Wednesday, April 19, 2017

Lost in Fantasy: Wild and Reckless



There are times when we confuse our real world with fantasy. When this happens in a story, it’s utterly absorbing and rich.

The show, “Wild and Reckless” is comprised of Blitzen Trapper’s performance of ten songs, three from past albums, as the band tells a story written for Portland Center Stage. The result is a wonderful amalgamation of a rock concert, a musical, a fantastic alternative-universe Portland, and a tale of addiction and heartbreak. It is indeed, an absorbing and rich show, and a haunting musical performance.

It’s darkly thrilling in a visual and sensory way, riddled with a network of zapping lights, and infused with the roots rock music of Blitzen Trapper. There is a delightful comic-book aura that at times had me cackling with laughter—in sync with the cackling scientist of the show, wonderfully warped and nerdy, played by percussionist Brian Adrian Koch.
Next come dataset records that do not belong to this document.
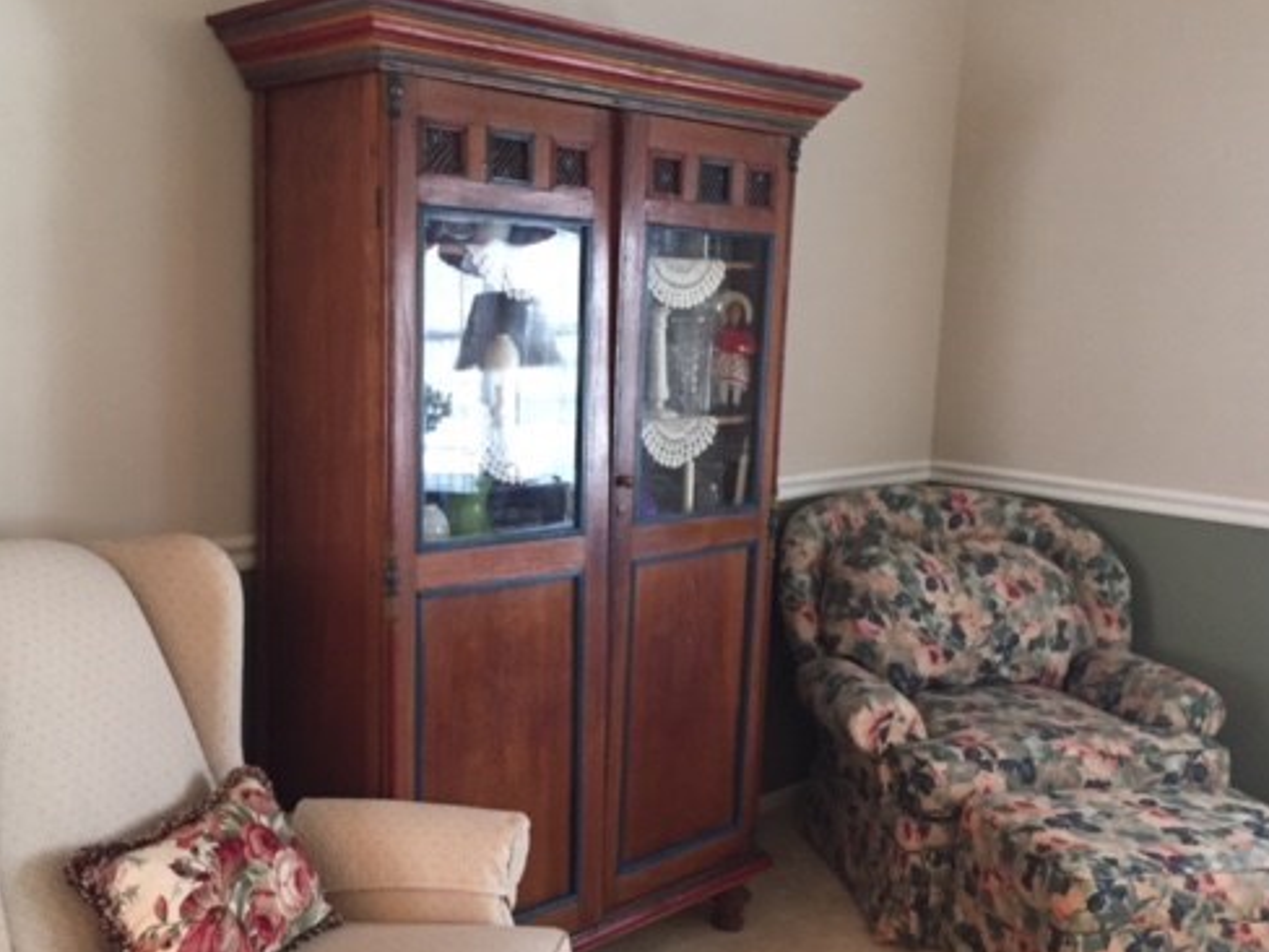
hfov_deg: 48.9
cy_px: 518
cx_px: 577
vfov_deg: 37.7
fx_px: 1393
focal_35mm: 38
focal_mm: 4.15
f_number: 2.2
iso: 200
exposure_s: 1/30
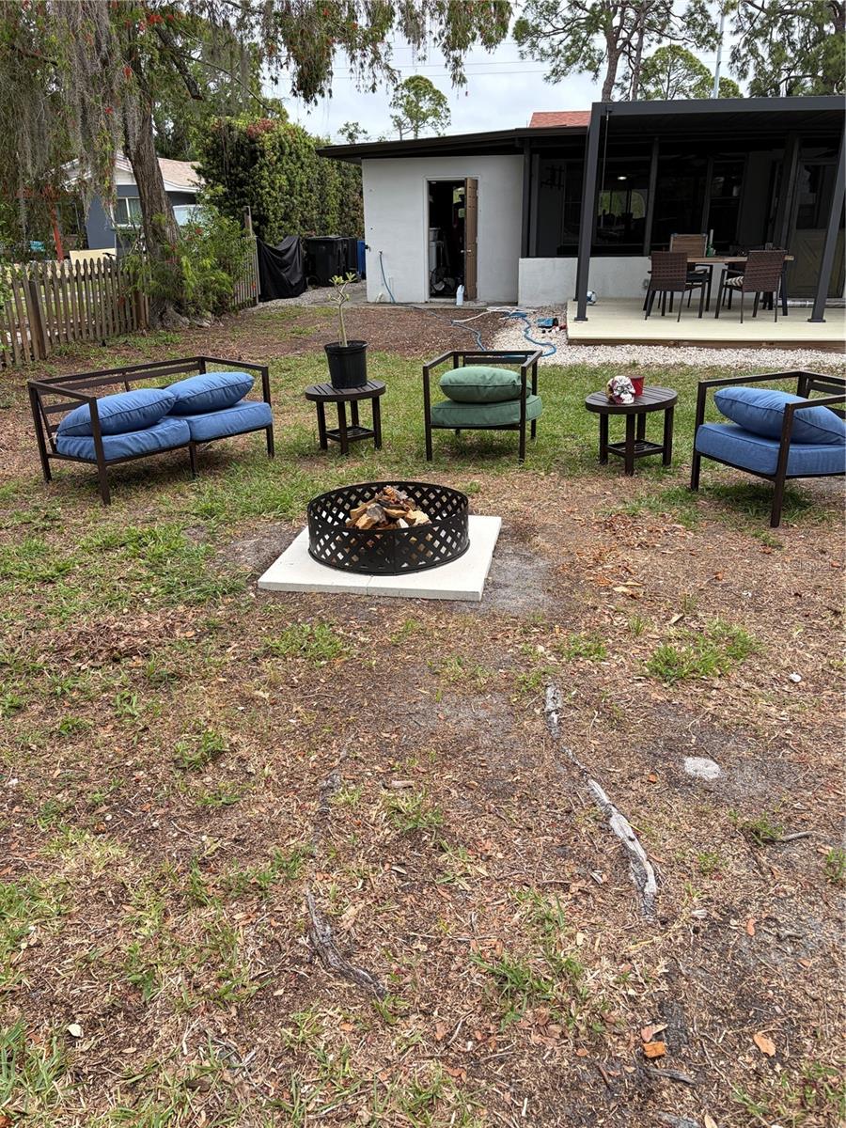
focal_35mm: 26
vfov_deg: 67.3
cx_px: 423
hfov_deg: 53.1
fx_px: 847
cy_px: 564
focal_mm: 5.96
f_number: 1.6
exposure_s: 1/1420
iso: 50
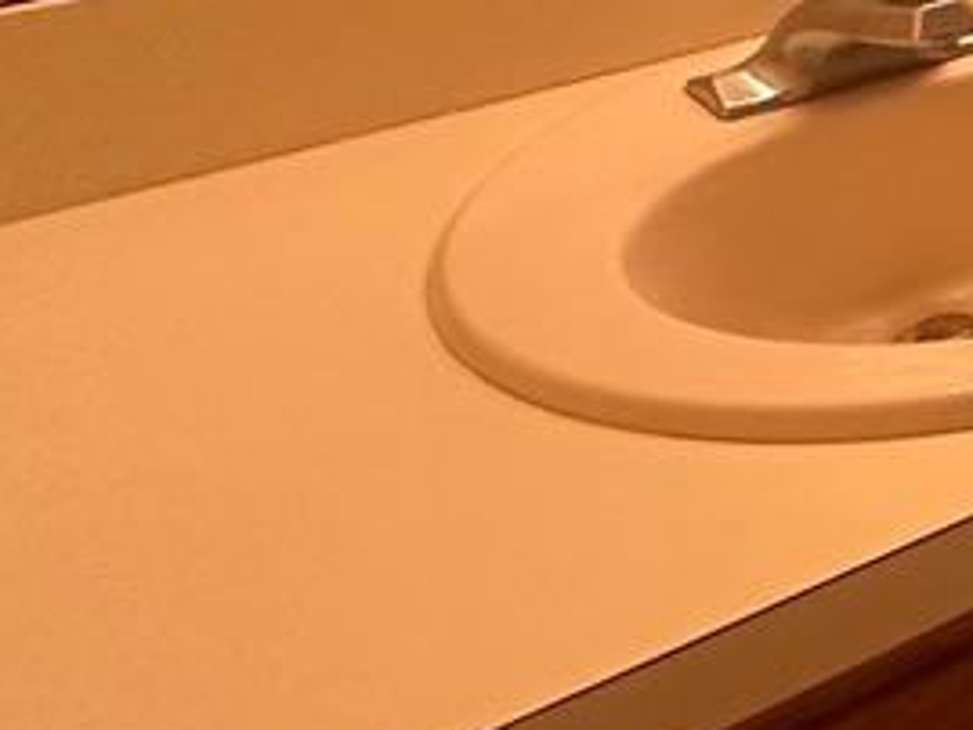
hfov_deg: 16.9
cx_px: 2076
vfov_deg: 17.5
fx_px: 2109
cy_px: -390
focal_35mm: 75
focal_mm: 2.22
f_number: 2.2
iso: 320
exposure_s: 1/120
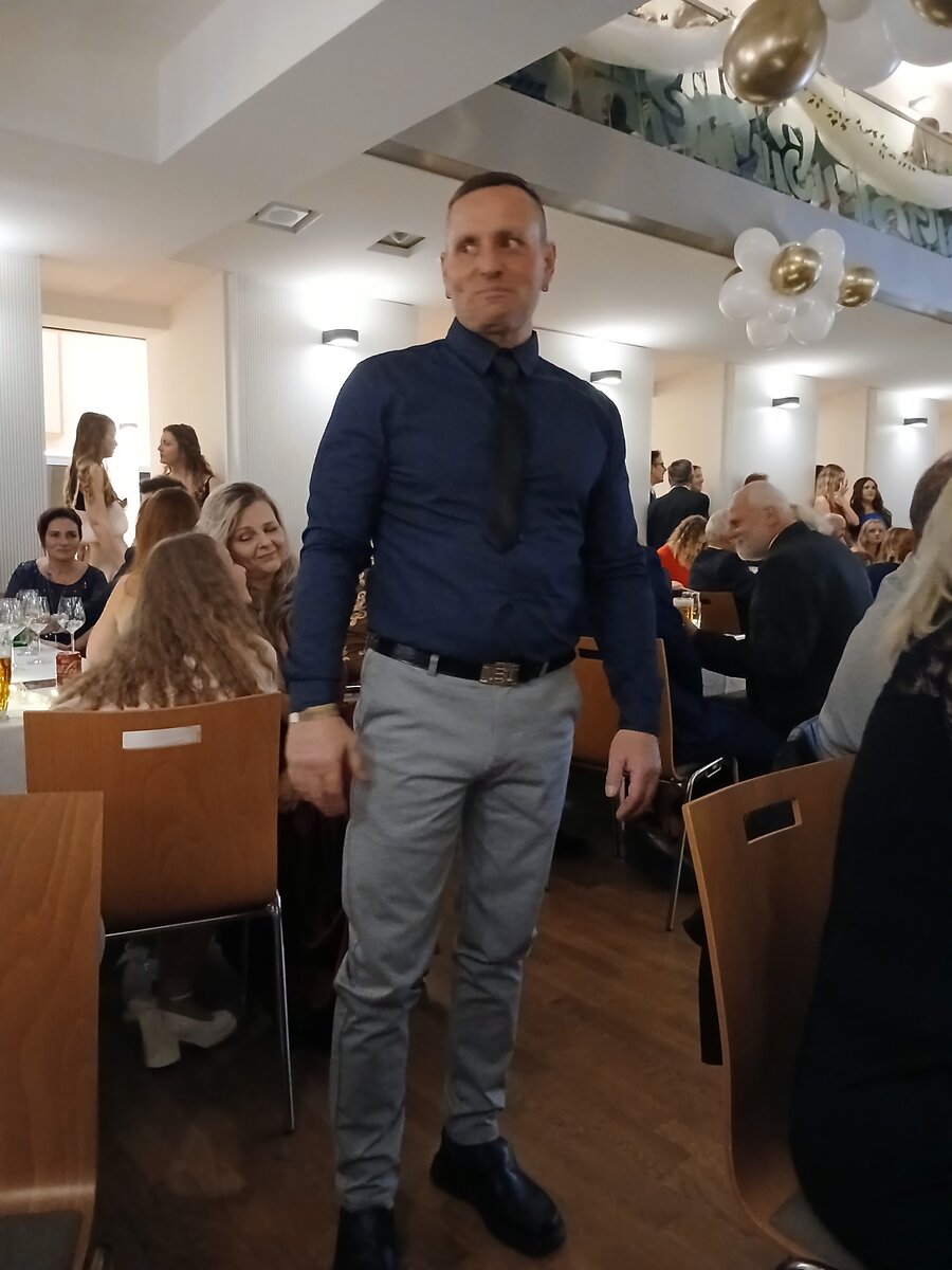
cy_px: 635
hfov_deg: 53.1
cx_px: 476
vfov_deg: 67.3
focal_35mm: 26
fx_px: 953
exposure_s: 1/16.7
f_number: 1.8
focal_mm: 3.98
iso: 1600
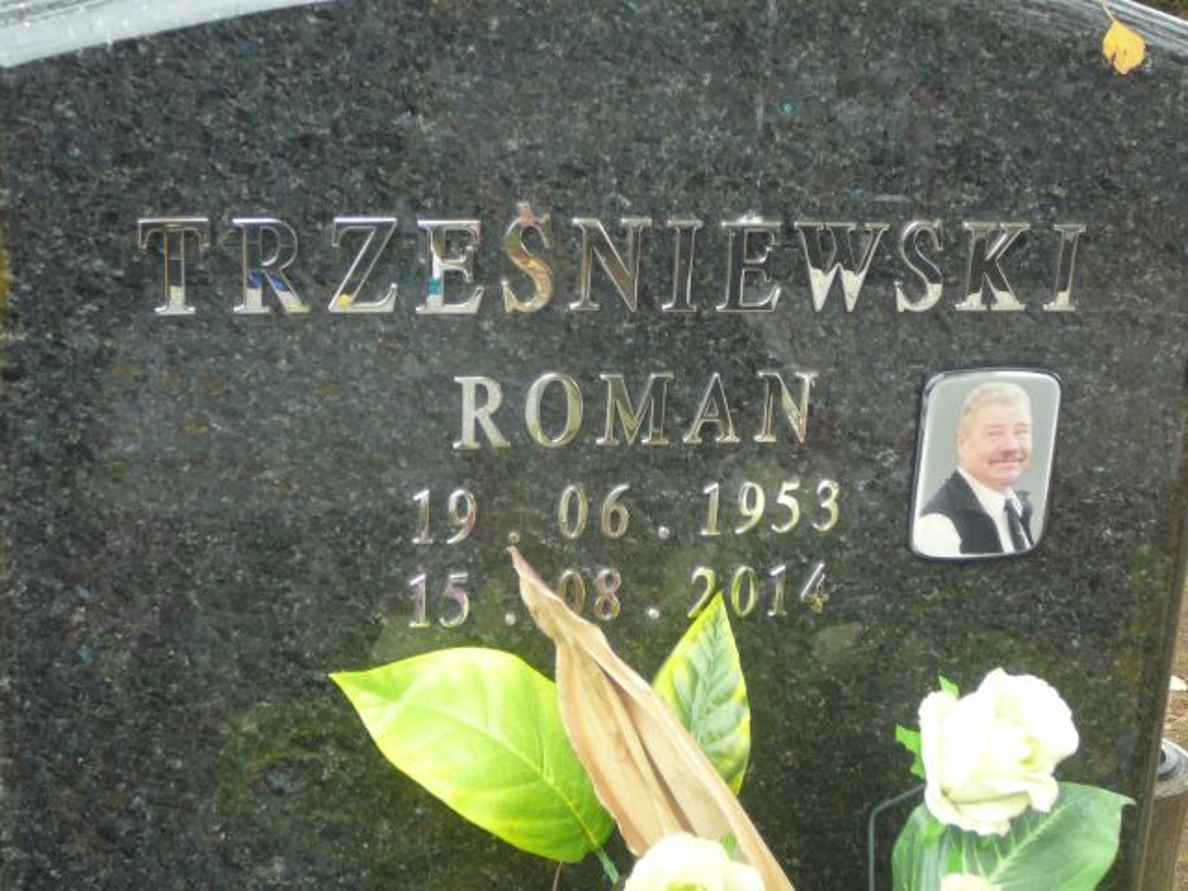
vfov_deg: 22.6
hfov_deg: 29.8
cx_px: 594
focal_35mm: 65
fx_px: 2231
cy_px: 446
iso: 125
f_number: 3.6
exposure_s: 1/30
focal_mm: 9.7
But soon this delight gives way to deep pain, as we watch the narrator (guitarist Eric Early) grapple with fear and desperation in telling his story. It is the story of a young man entering the city seeking to establish his music career. But what he finds is the love of his life: a woman who becomes hooked on a deadly substance.
  
We learn about lightning dust, and lightning junkies, and get a lesson from the professor (Marty Marquis, keyboard player) on certain of these lightning dust addicts, who take the pain of others within themselves. “They are as rare as unicorns.”

And I’m thinking about all the ways we intermix our pain with fantasy, and confuse saving others with saving ourselves.

“I knew I had to do something to save her,” the narrator explains, when he sees his love growing sick and weak. He admires her for the way she, herself, puts herself out for others who are down and out. “For her it was so easy to give everything away.” (Laura Carbonell,  as the Girl, has a wistful sultriness that adds lovely female energy to the show.)
    
Yet neither our hero nor his girlfriend can make the distinction between self and others. She spends her time feeding her habit or stealing things to bring comfort to the downtrodden. He tosses his career aside and puts his integrity and entire world at risk to follow her as she falls deeper and deeper into addiction.

Street and club names are wonderfully recognizable as Portland, but in this fantasy world, elements don’t work normally. It’s not what you think. And it never will be.

In the same way, I reflect on the times I have tried to lose myself in another person, in this one’s problems, in that one’s life, in whether or not this one loves me. It’s all unreal.

That unreality sends us into the dark, sticky, web of playing the role of the rescuer, the lover, the obsessed. It’s easier to escape personal pain than face it solo. We escape through distractions, yes, and through drugs of all kinds—but also through “helping.”

Before long, we’re lost. “[Y]ou can’t go home,” the narrator concludes. “Is home a place? Is home a person?”

Those unanswered questions point to one place, one person, that deepest sense of home, one alternative universe it is so difficult to know and love: one’s very self.